Sending employees a memo that hours would be cut because one of the staff brought a wage-and-hour claim can constitute an adverse action that supports a whistleblower suit, a New Jersey appeals court held on Wednesday.

The Appellate Division held, in reinstating a dismissed suit, that the universe of possible retaliatory actions under the Conscientious Employee Protection Act (CEPA) is broader than discharge, suspension and promotion.

It may include “creating a hostile work environment through a memorandum that defendants knew or should have known would incite plaintiff’s co-workers, who then commenced harassing plaintiff about his lawsuit to such an extent that the work environment became so intolerable to plaintiff that he was forced to resign,” the judges held in Flecker v. Statue Cruises, A-4390-10.

It could also encompass plaintiff Howard Flecker III’s claim that his company reduced his work hours, they said.

Flecker was a deckhand for Statue Cruises of Jersey City, which provides boat rides departing from Battery Park in Manhattan that offer views of the Statue of Liberty, Ellis Island, the Brooklyn Bridge and other New York harbor landmarks.

On Sept. 10, 2009, he sued the company in Hudson County Superior Court, claiming that a provision of the collective bargaining agreement that covered him and 40 to 45 other unionized employees was illegal under New Jersey’s Wage and Hour Law.

The provision entitled workers to overtime only if they put in more than 48 hours a week, while overtime at time-and-a-half the usual hourly wage kicks in after 40 hours under the Wage and Hour Law.

Three weeks later, on Oct. 1, Statue’s chief operating officer, Michael Burke, circulated a memo advising employees that Flecker had sued and that until the case was resolved, it would try to mitigate damages by not scheduling union workers to more than 40 hours a week.

The memo identified Flecker as the brother of a union official, indicated that the union might support the wage suit and stated, “we are puzzled and disappointed that the Union apparently did not consider the impact the lawsuit would likely have on you and our Company.

“For those of you who will lose a day’s pay (or more) every week, I leave it to your good judgment whether Local 333′s possible involvement in this lawsuit was in your best interests,” it continued.

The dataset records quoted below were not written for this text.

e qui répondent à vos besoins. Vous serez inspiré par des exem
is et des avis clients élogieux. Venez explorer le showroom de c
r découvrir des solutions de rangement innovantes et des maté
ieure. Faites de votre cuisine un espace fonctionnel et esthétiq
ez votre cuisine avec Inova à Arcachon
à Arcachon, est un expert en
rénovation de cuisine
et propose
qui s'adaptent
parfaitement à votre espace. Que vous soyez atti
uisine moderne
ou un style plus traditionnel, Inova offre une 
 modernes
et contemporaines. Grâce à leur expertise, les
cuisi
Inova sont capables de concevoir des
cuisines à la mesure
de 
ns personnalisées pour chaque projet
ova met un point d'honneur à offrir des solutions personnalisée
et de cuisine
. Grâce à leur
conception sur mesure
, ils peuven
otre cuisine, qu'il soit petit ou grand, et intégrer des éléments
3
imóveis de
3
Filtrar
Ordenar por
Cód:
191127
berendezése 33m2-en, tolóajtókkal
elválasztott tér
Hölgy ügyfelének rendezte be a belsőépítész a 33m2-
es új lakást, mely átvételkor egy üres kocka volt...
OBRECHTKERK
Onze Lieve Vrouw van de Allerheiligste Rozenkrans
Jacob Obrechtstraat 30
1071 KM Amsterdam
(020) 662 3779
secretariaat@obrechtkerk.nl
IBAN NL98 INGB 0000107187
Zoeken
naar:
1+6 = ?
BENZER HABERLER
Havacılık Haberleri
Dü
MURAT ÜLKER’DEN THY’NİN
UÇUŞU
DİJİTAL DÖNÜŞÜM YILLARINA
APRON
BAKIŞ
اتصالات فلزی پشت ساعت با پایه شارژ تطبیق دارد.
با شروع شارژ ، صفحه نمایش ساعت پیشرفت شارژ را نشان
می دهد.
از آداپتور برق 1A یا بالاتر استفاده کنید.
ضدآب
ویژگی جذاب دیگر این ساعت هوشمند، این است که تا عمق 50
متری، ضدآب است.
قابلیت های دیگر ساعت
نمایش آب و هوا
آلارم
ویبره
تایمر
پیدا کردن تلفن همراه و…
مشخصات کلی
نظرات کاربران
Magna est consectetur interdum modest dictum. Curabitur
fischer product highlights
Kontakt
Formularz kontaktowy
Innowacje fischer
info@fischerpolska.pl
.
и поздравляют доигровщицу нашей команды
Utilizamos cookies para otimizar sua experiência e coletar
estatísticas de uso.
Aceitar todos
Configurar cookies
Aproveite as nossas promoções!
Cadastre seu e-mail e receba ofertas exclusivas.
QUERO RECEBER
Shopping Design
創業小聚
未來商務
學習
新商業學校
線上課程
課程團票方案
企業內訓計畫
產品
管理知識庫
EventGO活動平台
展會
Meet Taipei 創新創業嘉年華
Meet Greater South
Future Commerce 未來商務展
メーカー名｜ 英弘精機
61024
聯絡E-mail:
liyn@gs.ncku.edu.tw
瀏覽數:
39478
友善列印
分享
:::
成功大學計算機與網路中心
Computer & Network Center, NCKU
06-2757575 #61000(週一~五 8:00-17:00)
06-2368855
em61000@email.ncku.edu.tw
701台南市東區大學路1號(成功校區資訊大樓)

Reaction from co-workers was swift and strong, with some confronting Flecker, saying they were upset by the suit and urging him to drop it, while others started ignoring him.

One allegedly told Flecker that the suit was “ruining everybody’s career” and hurting people financially, and that he wanted to burn the complaint “on the boat with everybody.”

A shop steward allegedly asked Flecker “to consider the whole, big picture” and the impact on more senior employees and drafted a letter on behalf of himself and 20 others opposing the suit and encouraging the union to address the overtime issue in contract negotiations.

Flecker did not report the confrontations to Statue. He says he did not trust management to help him after deliberately embarrassing him with the memo.

His lawyer, Ravi Sattiraju, demanded that the company retract the memo on the ground that it violated CEPA.

The response from Statue’s attorney, Raymond McGuire, said it was “well within its rights to engage in normal management practices (i.e., scheduling so as to limit the cost of overtime), and to limit any potential damages resulting from the lawsuit.”

Flecker claims his hours were cut from 40-50 to 35 hours a week and the stress of his encounters with co-workers forced him to resign. On Oct. 15, 2009, he amended his complaint to add the CEPA claim, which, like the wage claim, was a putative class claim.

On Nov. 30, 2009, the company sent out what the appeals court referred to as two “curative notices.”

One, to nonunionized captains, instructed them not to discuss the case with deckhands. The other, to the unionized staff, said the Oct. 1 memo was not meant to influence their decision to join Flecker’s suit and the company would not interfere or retaliate.

Class certification was granted on the overtime claim but denied regarding CEPA.

On April 1, 2011, Judge Mark Baber threw out the entire case on summary judgment, holding the overtime claim was pre-empted by federal law.

Appellate Division Judges Francine Axelrad, Paulette Sapp-Peterson and Mitchel Ostrer disagreed with Baber’s finding that the memo was not an adverse employment action because it was not a completed personnel action that impacted Flecker’s employment.

But the panel affirmed on denial of class status.

On the wage claim, it reversed and remanded for specific factual findings, including a determination of the extent to which Statue’s operations extend into federal waters and, if so, whether applying New Jersey’s overtime law would prove so disruptive that federal law should pre-empt it.

Sattiraju, who heads a firm in Princeton, says he is “pleased that the court recognized the retaliatory conduct to which plaintiff was subjected.”

McGuire, of Kauff, McGuire & Margolis in New York, did not return a call. Neither did his co-counsel, Patrick McGovern, of Genova, Burns, Giantomasi & Webster in Newark.